(Beginning of EXERCISE MATERIAL)

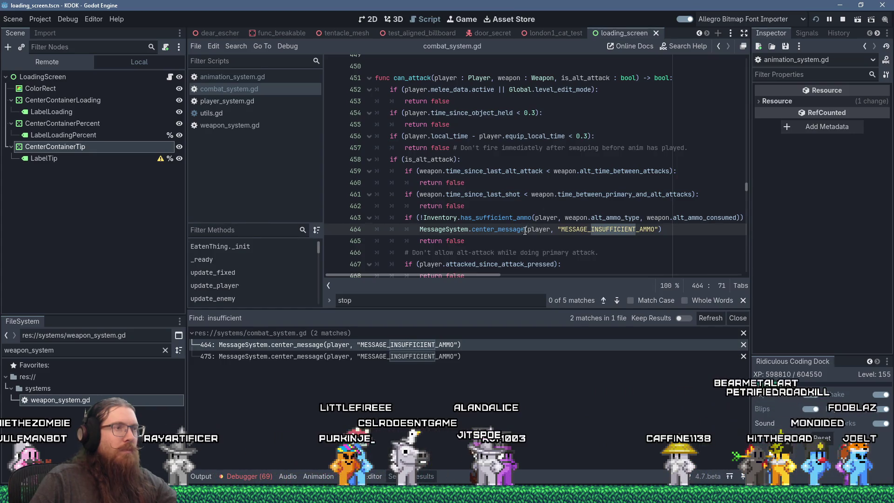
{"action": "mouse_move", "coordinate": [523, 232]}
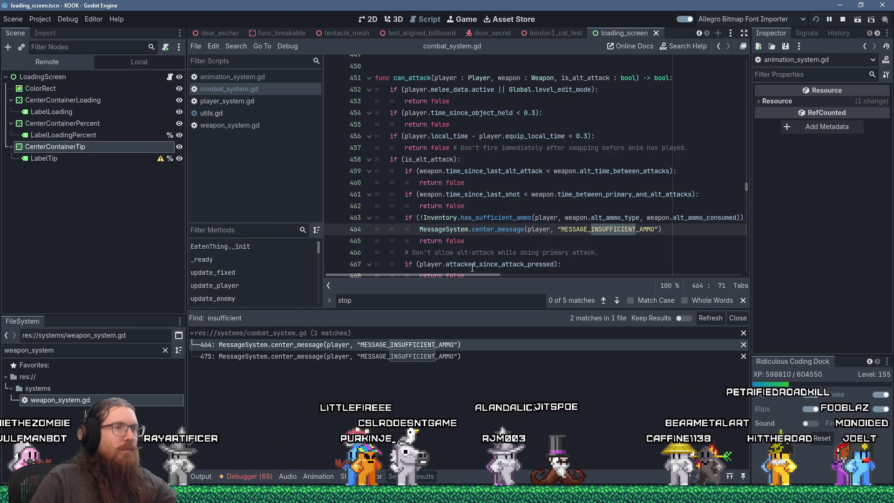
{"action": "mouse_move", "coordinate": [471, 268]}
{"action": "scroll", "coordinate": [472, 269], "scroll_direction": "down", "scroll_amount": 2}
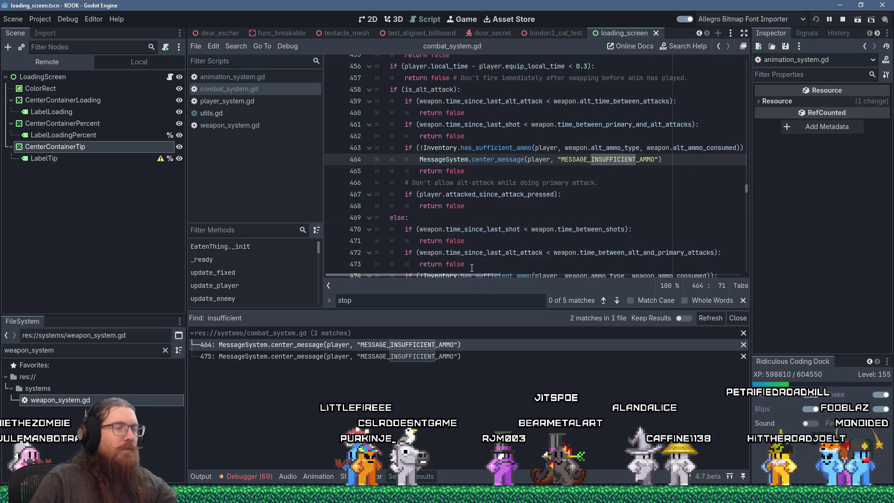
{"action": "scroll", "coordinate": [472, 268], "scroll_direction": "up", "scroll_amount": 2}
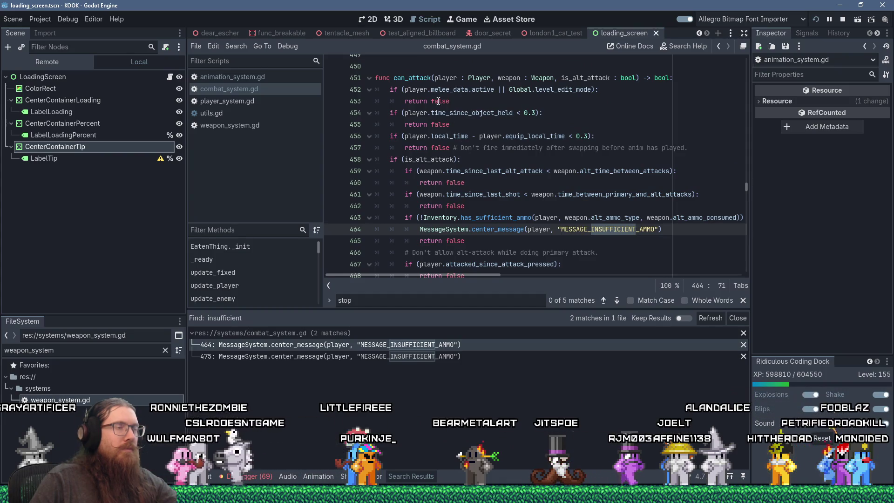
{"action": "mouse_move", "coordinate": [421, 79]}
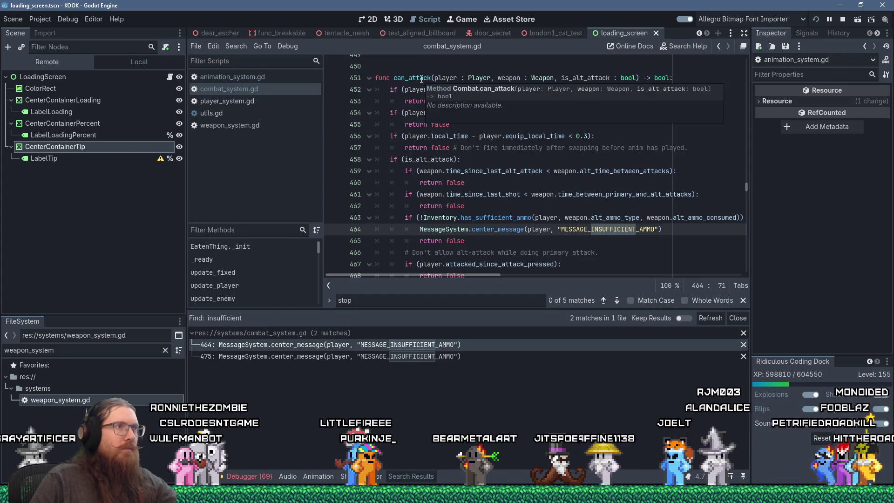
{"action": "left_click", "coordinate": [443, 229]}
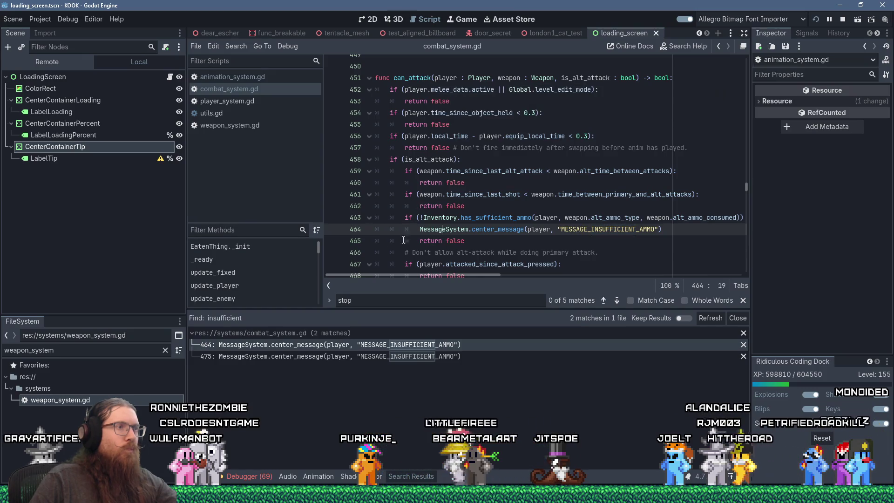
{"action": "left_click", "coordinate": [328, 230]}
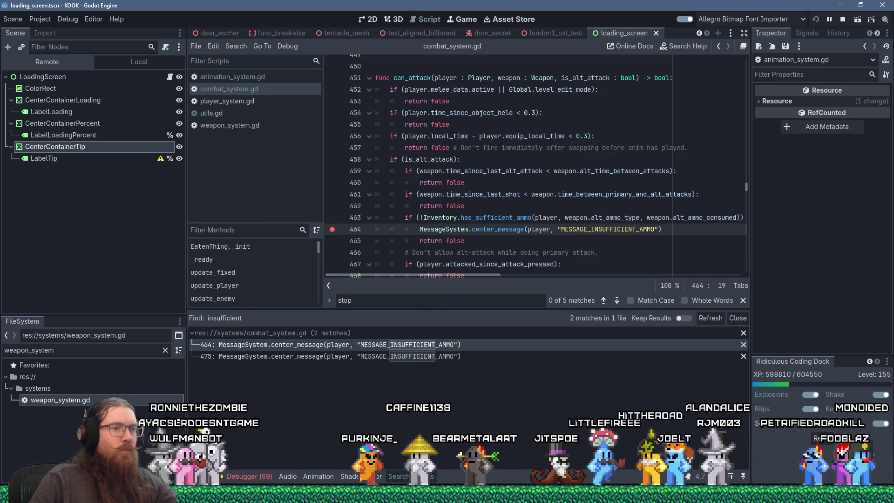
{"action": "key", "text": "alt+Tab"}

(End of EXERCISE MATERIAL)
(Beginning of EXERCISE MATERIAL)

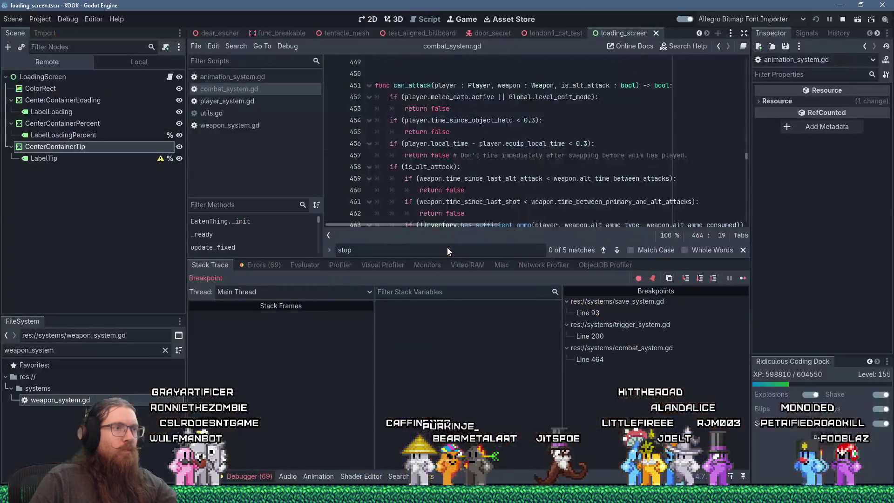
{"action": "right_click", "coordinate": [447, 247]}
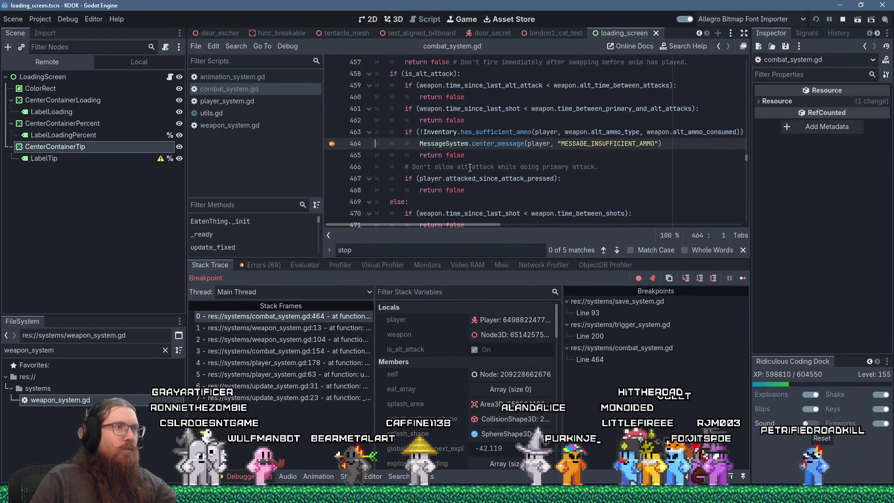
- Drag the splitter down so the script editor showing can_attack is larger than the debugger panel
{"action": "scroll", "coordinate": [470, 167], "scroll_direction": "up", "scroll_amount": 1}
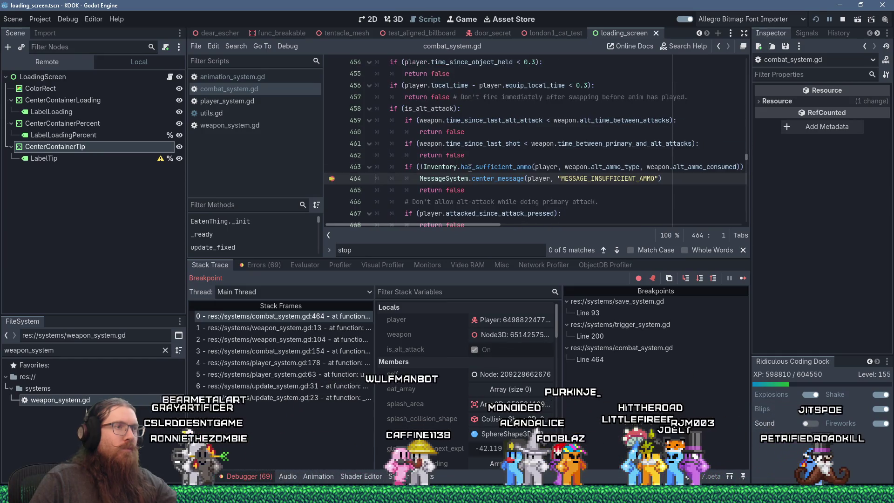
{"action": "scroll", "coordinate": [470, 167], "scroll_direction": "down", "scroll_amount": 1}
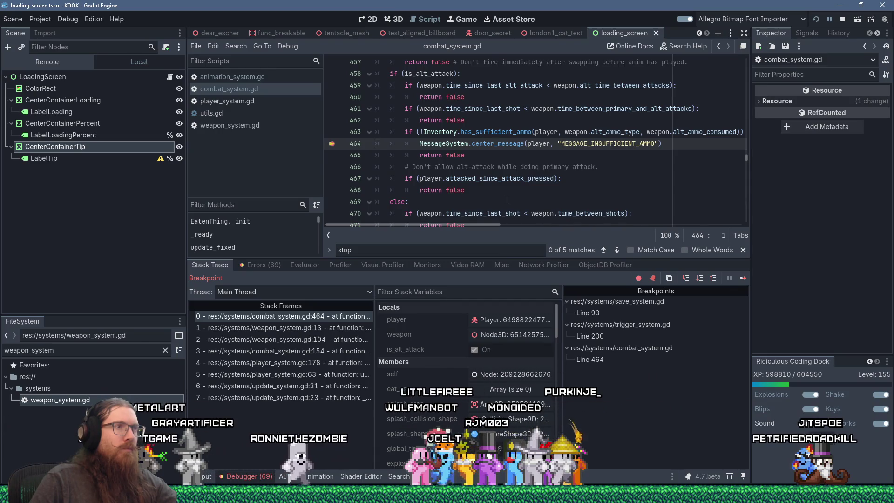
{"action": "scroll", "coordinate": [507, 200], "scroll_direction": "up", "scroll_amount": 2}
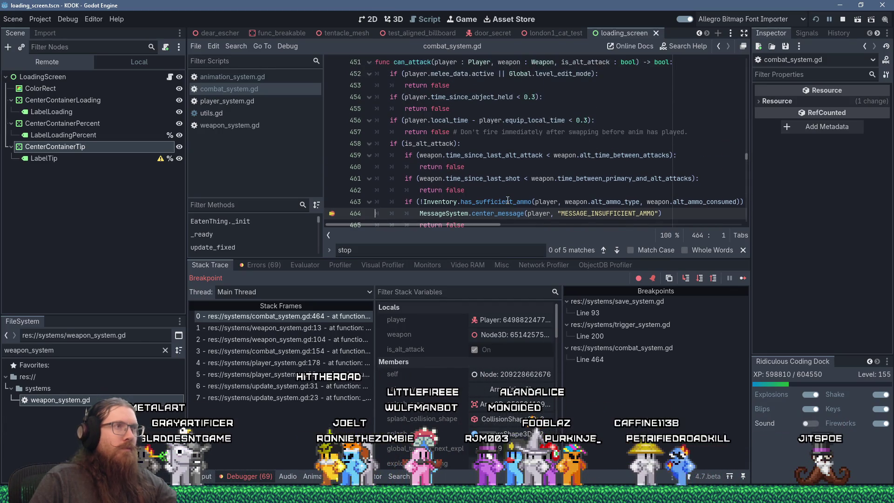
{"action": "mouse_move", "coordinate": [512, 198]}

(End of EXERCISE MATERIAL)

Which lines above include "coordinate"? Show each of them by copying it.

{"action": "mouse_move", "coordinate": [523, 232]}
{"action": "mouse_move", "coordinate": [471, 268]}
{"action": "scroll", "coordinate": [472, 269], "scroll_direction": "down", "scroll_amount": 2}
{"action": "scroll", "coordinate": [472, 268], "scroll_direction": "up", "scroll_amount": 2}
{"action": "mouse_move", "coordinate": [421, 79]}
{"action": "left_click", "coordinate": [443, 229]}
{"action": "left_click", "coordinate": [328, 230]}
{"action": "right_click", "coordinate": [447, 247]}
{"action": "scroll", "coordinate": [470, 167], "scroll_direction": "up", "scroll_amount": 1}
{"action": "scroll", "coordinate": [470, 167], "scroll_direction": "down", "scroll_amount": 1}
{"action": "scroll", "coordinate": [507, 200], "scroll_direction": "up", "scroll_amount": 2}
{"action": "mouse_move", "coordinate": [512, 198]}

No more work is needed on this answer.